State icons in the breakdown
ok
Earned at least 80% of the dimension’s max.
partial
Earned more than zero but below the ok threshold.
miss
Earned zero on this dimension.
Determinism + freshness guarantee
- •The scorer is a pure function. Same inputs → same outputs, every render. No external API calls, no LLM judgments, no caches we have to invalidate.
- •Badges recompute from D1 and are cached in KV for 1 hour with matching edge cache headers. Registry data refreshes daily at 03:00 UTC, so the staleness ceiling is small while repeated README embeds avoid redundant D1/scorer work.

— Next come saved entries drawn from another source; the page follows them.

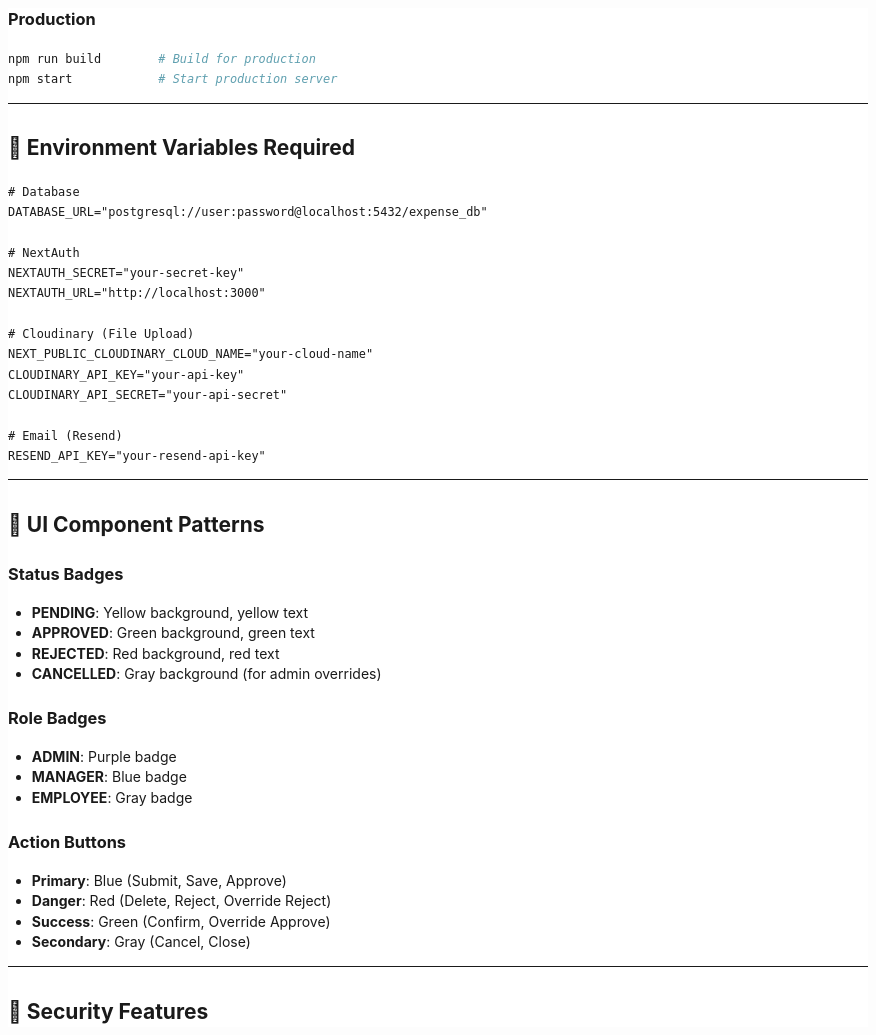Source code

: ### Production
```bash
npm run build        # Build for production
npm start            # Start production server
```

---

## 📝 Environment Variables Required

```env
# Database
DATABASE_URL="postgresql://user:password@localhost:5432/expense_db"

# NextAuth
NEXTAUTH_SECRET="your-secret-key"
NEXTAUTH_URL="http://localhost:3000"

# Cloudinary (File Upload)
NEXT_PUBLIC_CLOUDINARY_CLOUD_NAME="your-cloud-name"
CLOUDINARY_API_KEY="your-api-key"
CLOUDINARY_API_SECRET="your-api-secret"

# Email (Resend)
RESEND_API_KEY="your-resend-api-key"
```

---

## 🎨 UI Component Patterns

### Status Badges
- **PENDING**: Yellow background, yellow text
- **APPROVED**: Green background, green text
- **REJECTED**: Red background, red text
- **CANCELLED**: Gray background (for admin overrides)

### Role Badges
- **ADMIN**: Purple badge
- **MANAGER**: Blue badge
- **EMPLOYEE**: Gray badge

### Action Buttons
- **Primary**: Blue (Submit, Save, Approve)
- **Danger**: Red (Delete, Reject, Override Reject)
- **Success**: Green (Confirm, Override Approve)
- **Secondary**: Gray (Cancel, Close)

---

## 🔐 Security Features
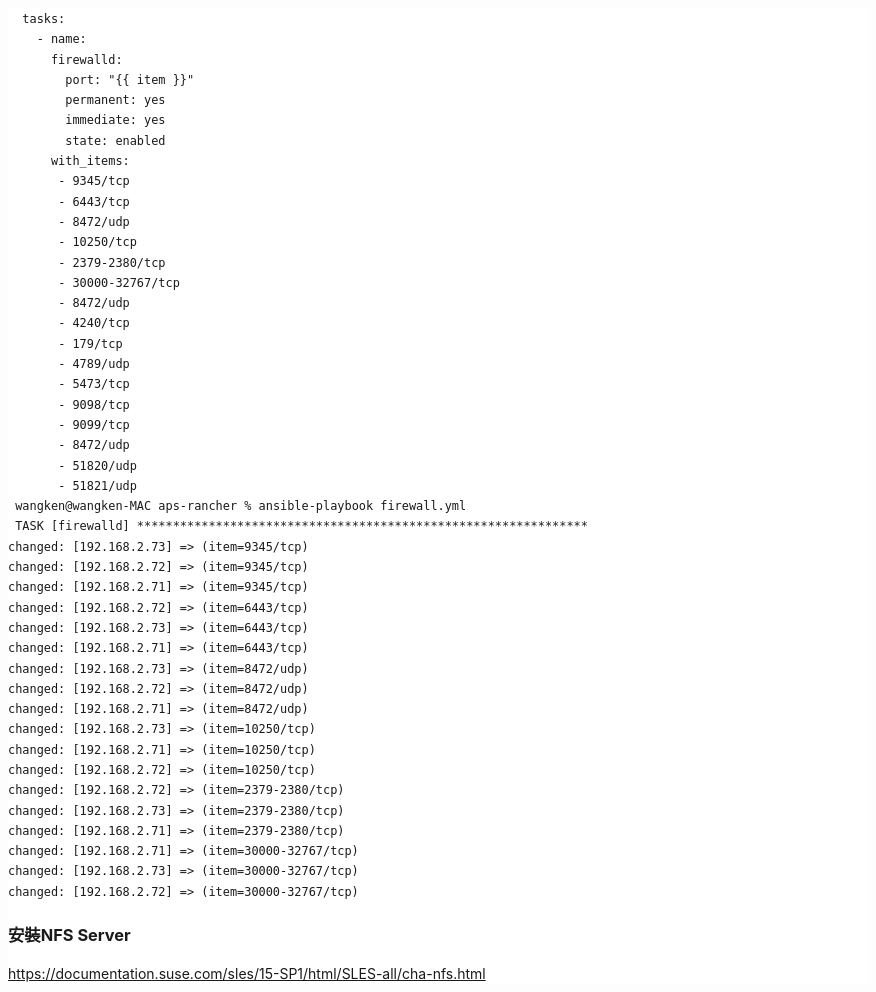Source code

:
 ```
  tasks:
    - name:
      firewalld:
        port: "{{ item }}"
        permanent: yes
        immediate: yes
        state: enabled
      with_items:
       - 9345/tcp
       - 6443/tcp
       - 8472/udp
       - 10250/tcp
       - 2379-2380/tcp
       - 30000-32767/tcp
       - 8472/udp
       - 4240/tcp
       - 179/tcp
       - 4789/udp
       - 5473/tcp
       - 9098/tcp
       - 9099/tcp
       - 8472/udp
       - 51820/udp
       - 51821/udp
 wangken@wangken-MAC aps-rancher % ansible-playbook firewall.yml
 TASK [firewalld] ***************************************************************
changed: [192.168.2.73] => (item=9345/tcp)
changed: [192.168.2.72] => (item=9345/tcp)
changed: [192.168.2.71] => (item=9345/tcp)
changed: [192.168.2.72] => (item=6443/tcp)
changed: [192.168.2.73] => (item=6443/tcp)
changed: [192.168.2.71] => (item=6443/tcp)
changed: [192.168.2.73] => (item=8472/udp)
changed: [192.168.2.72] => (item=8472/udp)
changed: [192.168.2.71] => (item=8472/udp)
changed: [192.168.2.73] => (item=10250/tcp)
changed: [192.168.2.71] => (item=10250/tcp)
changed: [192.168.2.72] => (item=10250/tcp)
changed: [192.168.2.72] => (item=2379-2380/tcp)
changed: [192.168.2.73] => (item=2379-2380/tcp)
changed: [192.168.2.71] => (item=2379-2380/tcp)
changed: [192.168.2.71] => (item=30000-32767/tcp)
changed: [192.168.2.73] => (item=30000-32767/tcp)
changed: [192.168.2.72] => (item=30000-32767/tcp)

```

### 安裝NFS Server 

https://documentation.suse.com/sles/15-SP1/html/SLES-all/cha-nfs.html
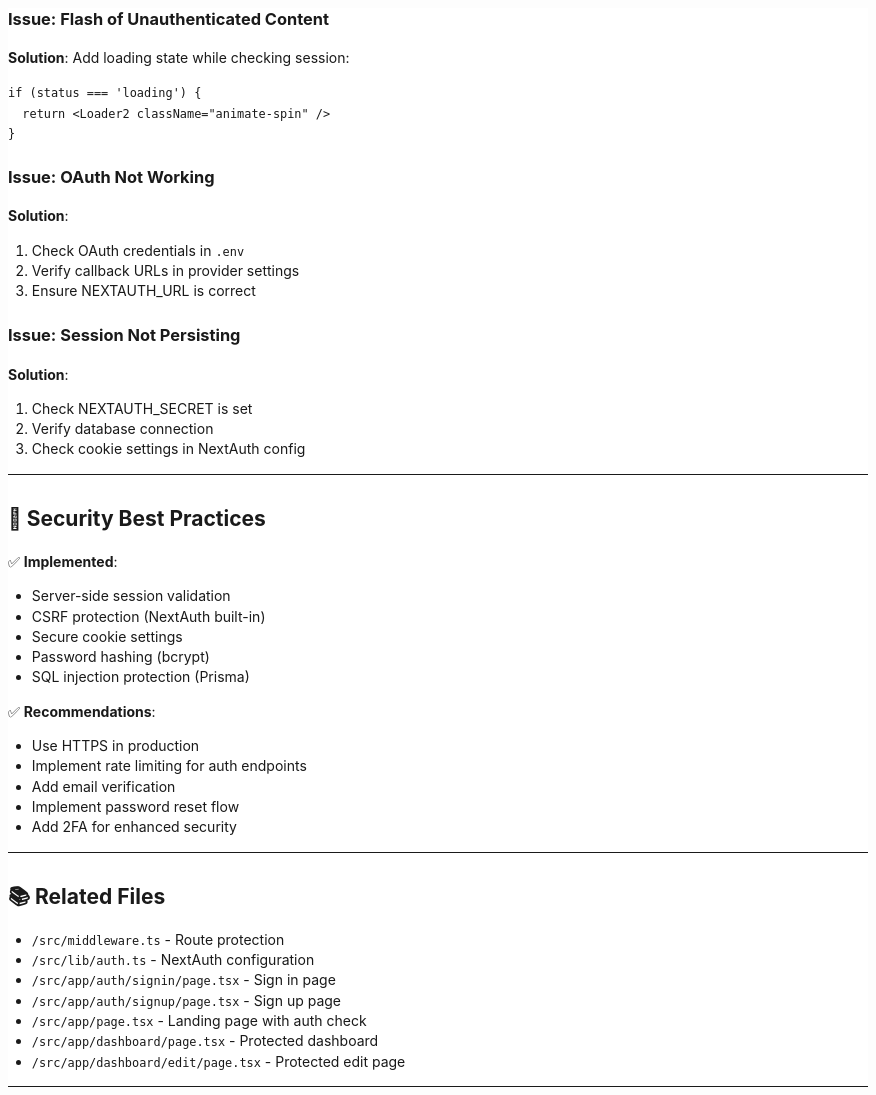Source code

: ### **Issue**: Flash of Unauthenticated Content
**Solution**: Add loading state while checking session:
```tsx
if (status === 'loading') {
  return <Loader2 className="animate-spin" />
}
```

### **Issue**: OAuth Not Working
**Solution**: 
1. Check OAuth credentials in `.env`
2. Verify callback URLs in provider settings
3. Ensure NEXTAUTH_URL is correct

### **Issue**: Session Not Persisting
**Solution**:
1. Check NEXTAUTH_SECRET is set
2. Verify database connection
3. Check cookie settings in NextAuth config

---

## 🔐 Security Best Practices

✅ **Implemented**:
- Server-side session validation
- CSRF protection (NextAuth built-in)
- Secure cookie settings
- Password hashing (bcrypt)
- SQL injection protection (Prisma)

✅ **Recommendations**:
- Use HTTPS in production
- Implement rate limiting for auth endpoints
- Add email verification
- Implement password reset flow
- Add 2FA for enhanced security

---

## 📚 Related Files

- `/src/middleware.ts` - Route protection
- `/src/lib/auth.ts` - NextAuth configuration
- `/src/app/auth/signin/page.tsx` - Sign in page
- `/src/app/auth/signup/page.tsx` - Sign up page
- `/src/app/page.tsx` - Landing page with auth check
- `/src/app/dashboard/page.tsx` - Protected dashboard
- `/src/app/dashboard/edit/page.tsx` - Protected edit page

---
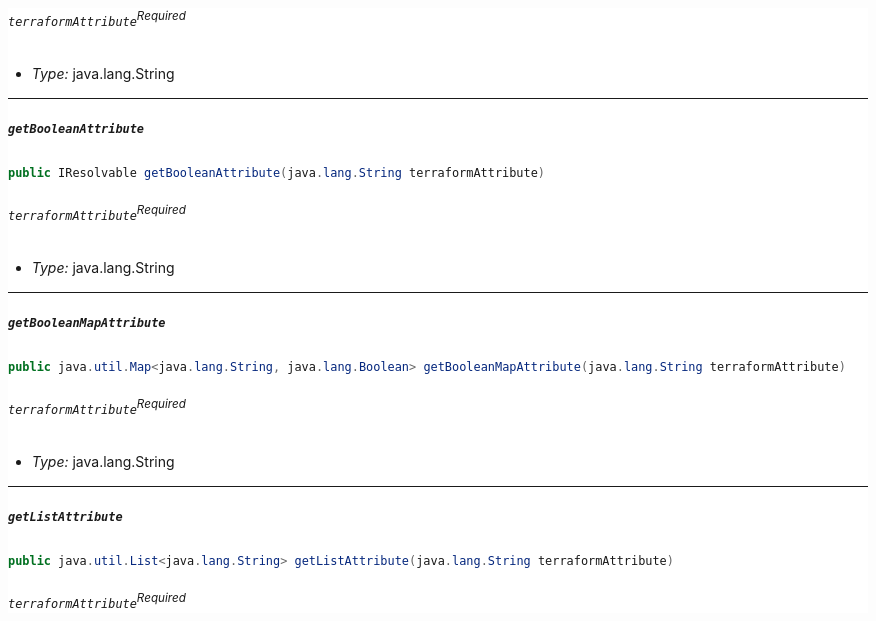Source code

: ###### `terraformAttribute`<sup>Required</sup> <a name="terraformAttribute" id="@cdktf/provider-azurerm.redhatOpenshiftCluster.RedhatOpenshiftCluster.getAnyMapAttribute.parameter.terraformAttribute"></a>

- *Type:* java.lang.String

---

##### `getBooleanAttribute` <a name="getBooleanAttribute" id="@cdktf/provider-azurerm.redhatOpenshiftCluster.RedhatOpenshiftCluster.getBooleanAttribute"></a>

```java
public IResolvable getBooleanAttribute(java.lang.String terraformAttribute)
```

###### `terraformAttribute`<sup>Required</sup> <a name="terraformAttribute" id="@cdktf/provider-azurerm.redhatOpenshiftCluster.RedhatOpenshiftCluster.getBooleanAttribute.parameter.terraformAttribute"></a>

- *Type:* java.lang.String

---

##### `getBooleanMapAttribute` <a name="getBooleanMapAttribute" id="@cdktf/provider-azurerm.redhatOpenshiftCluster.RedhatOpenshiftCluster.getBooleanMapAttribute"></a>

```java
public java.util.Map<java.lang.String, java.lang.Boolean> getBooleanMapAttribute(java.lang.String terraformAttribute)
```

###### `terraformAttribute`<sup>Required</sup> <a name="terraformAttribute" id="@cdktf/provider-azurerm.redhatOpenshiftCluster.RedhatOpenshiftCluster.getBooleanMapAttribute.parameter.terraformAttribute"></a>

- *Type:* java.lang.String

---

##### `getListAttribute` <a name="getListAttribute" id="@cdktf/provider-azurerm.redhatOpenshiftCluster.RedhatOpenshiftCluster.getListAttribute"></a>

```java
public java.util.List<java.lang.String> getListAttribute(java.lang.String terraformAttribute)
```

###### `terraformAttribute`<sup>Required</sup> <a name="terraformAttribute" id="@cdktf/provider-azurerm.redhatOpenshiftCluster.RedhatOpenshiftCluster.getListAttribute.parameter.terraformAttribute"></a>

- •The verified-publisher allowlist is conservative by design. We’d rather give Anthropic a partial 20-point Provenance score until they ship a registered
io.anthropicidentity than mistakenly verify a typosquatter. - •This page is the source of truth for the weights. If the scorer changes, this page changes in the same commit.
Embed a scorecard badge in your README
Open any MCP server or Anthropic skill detail page → “Trust Scorecard” → “Embed badge” tab. Markdown and HTML snippets are pre-built. The badge updates automatically as the underlying registry data changes.